We may have explored more of the known universe than the depths of the Earth's oceans. From strange fish that never see the light of day to the watery graves of seafarers and sailors, the secrets of the ocean are vast. Uncovering the wreckage of a sunken ship is at once captivating and mysterious.
Marine Explorers Uncover the Shipwreck of the USS Samuel B. Roberts
World War II saw the largest naval battles in history, and the Pacific Ocean is littered with the wreckage of heroes and combatants. The USS Samuel B. Roberts, a U.S. Navy destroyer that engaged a superior Japanese fleet during the war in the Pacific theatre, is the deepest wreck to be discovered.
Known informally as the "Sammy B," the stalwart destroyer was identified just Wednesday, at a depth of 22,916 feet or 6,985 meters, broken into two pieces. The discovery of the Sammy B knocked the previous record holder for the deepest discovered shipwreck, the USS Johnson. This vessel was also discovered off the Phillippine coast just last year.
Both vessels were discovered by the American explorer Victor Vescovo, founder of Dallas-based Caladan Oceanic Expeditions. He found the Sammy B in a joint effort with the U.K.-based EYOS Expeditions.

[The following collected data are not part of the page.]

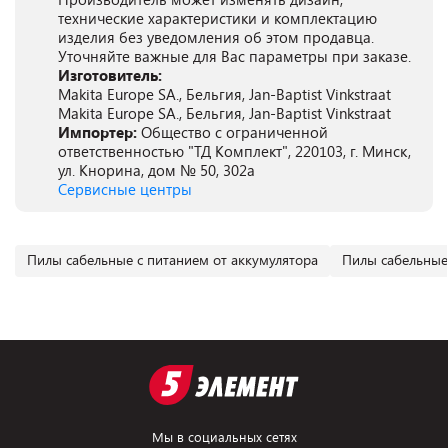
технические характеристики и комплектацию
изделия без уведомления об этом продавца.
Уточняйте важные для Вас параметры при заказе.
Изготовитель:
Makita Europe SA., Бельгия, Jan-Baptist Vinkstraat
Makita Europe SA., Бельгия, Jan-Baptist Vinkstraat
Импортер:
Общество с ограниченной
ответственностью "ТД Комплект", 220103, г. Минск,
ул. Кнорина, дом № 50, 302а
Сервисные центры
Пилы сабельные с питанием от аккумулятора
Пилы сабельные
Мы в социальных сетях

A History of Naval Discoveries
Victor Vesco isn't a stranger to finding long-lost ships in the deep, but this discovery may have had special significance. "It was an extraordinary honor to locate this incredibly famous ship and by doing so have the chance to retell her story of heroism and duty to those who may not know of the ship and her crew's sacrifice," Vescovo noted. As a former Navy commander, locating the final resting place of his comrades-in-arms may be especially poignant.
The Heroic History of the Sammy B
The USS Samuel B. Roberts was involved in the Battle of Samar, the closing battle in the final phase of the Battle of Leyte Gulf, which happened in October of 1944. The Japanese Imperial Navy suffered its greatest loss of ships in this battle, and their efforts failed to remove the Allied forces, predominately U.S. sailors and marines, from Leyte. Leyte had earlier been liberated by U.S. and Allied forces as part of the overall campaign to liberate the Phillippines.
Some records note that the destroyer managed to disable a Japanese heavy cruising ship with a torpedo and then significantly damage a second vessel before it sank. The Sammy B was hit after she spent all her ammunition in the battle and was sunk by the Japanese battleship Yamato. Out of her 224-man crew, 120 were saved from the wreckage, but tragically, 89 sailors lost their lives, including the captain of the Uss Samuel B. Roberts, Lt. Cmdr. Robert W. Copeland.
Honoring Our Fallen Sailors
Copeland famously stated that there was "no higher honor" than to have led the men of the Sammy B, who displayed incredible courage in the face of fire and determination when going into battle against the overwhelming odds of the Japanese navy, in which survival was unlikely.
In a statement honoring the fallen sailors of the USS Samuel B. Roberts, Cox proclaimed, "This site is a hallowed war grave and serves to remind all Americans of the great cost born by previous generations for the freedom we take for granted today."
The historical records of the Sammy B's last hours were not very accurate. The wreckage was discovered using the deepest side-scan sonar ever installed, which was operated using a submersible going way beyond the standard commercial limitations of diving and ocean exploration of 19,685 feet (6,000 meters), EYOS noted.